The murder of Amir Locke has heightened scrutiny of police use of so-called no-knock warrants and efforts in Minneapolis to restrict the use of such raids. No-knock warrants allow police to enter a property without first announcing their presence and are used primarily when there is concern that evidence may be destroyed or officers may be endangered.
The police department had obtained both knock and no-knock warrants for searches of three units in the apartment complex so officers could decide what was appropriate at this time, said Chief Amelia Huffman. of the Acting Police Department in Minneapolis, during a press conference Thursday. .
An officer shot Mr Locke, according to the police department, which released officer Mark Hanneman’s personnel file.
Mr Hanneman joined the department in 2015 and the SWAT team in 2020, according to department records.

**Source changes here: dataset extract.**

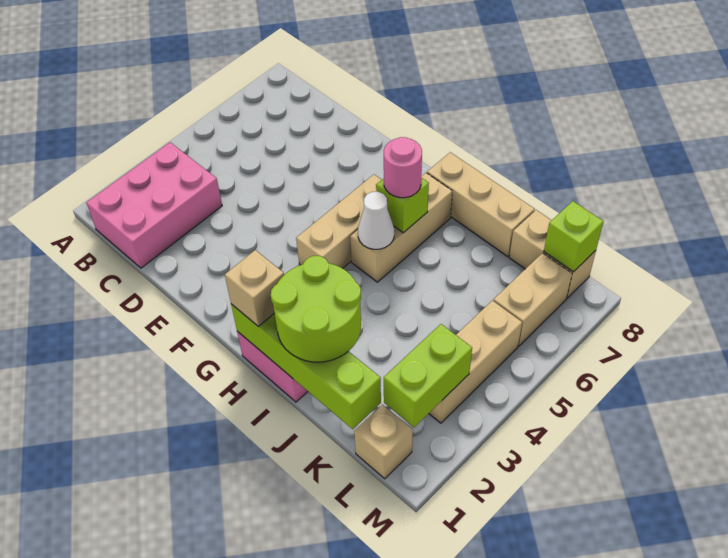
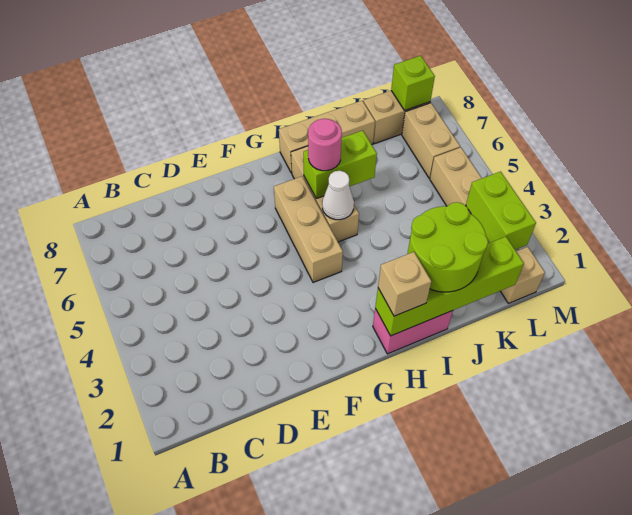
pink 2x3 brick [86,142,222,268] -> none
lime 1x1 brick [376,178,429,233] -> lime 1x2 brick [303,131,377,199]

He had three previous complaints on his file, all of which were closed without discipline.
Following national outcry over the killing of Mr. Floyd by a Minneapolis police officer, Mayor Jacob Frey issued a new policy in 2020 requiring officers executing no-knock warrants to announce their presence and purpose before to enter, except in extreme circumstances. Prior to the policy, the department was executing 139 no-knock warrants a year, according to the mayor’s office.
This year, the number of no-knock warrants is already on track to reach roughly the same number: 11 have been issued so far this year.
“It has become clear that no-knock warrants continue to be over-requested by the Minneapolis Police Department and over-granted,” Mr. Storms said in an interview.
He went on to add that “the whole country learned the lessons of the danger of no-knock warrants via the tragic death of Breonna Taylor,” referring to the black medical worker who was fatally shot by police in Louisville, Ky., in 2020 during a hitless search. “Minneapolis was lucky to learn from that.”
Mr Storms also said the video shows Mr Locke’s finger was not on the trigger when he was shot, but rather on the barrel, and the gun was pointed downward. At Thursday’s press conference, Ms Huffman said the officer who shot Mr Locke was outside the frame of the video but in the ‘direction of that gun coming out of cover’.
“It’s very clear that when Amir grabbed the gun, he grabbed it in such a way that he didn’t know whether he would shoot or not,” Mr Storms said. “Amir used good trigger discipline and the officer didn’t.”
The shooting prompted Mr. Frey to announce a moratorium on no-knock warrants in the city on Friday. During the moratorium, the city will work with DeRay Mckesson, a racial justice activist, and Dr. Pete Kraska, a criminal justice expert at Eastern Kentucky University, to review and suggest revisions to the department’s policy.
Stacey Burns, who protested on Saturday, said she was frustrated with the lack of action on police reform in Minneapolis.
“It’s just trimming around the edges – we’re going to make that adjustment, we’re going to make that reformation – and then they don’t even do it,” Ms Burns said. “And then this is what happens. Another young black man with his whole future ahead of him is dead.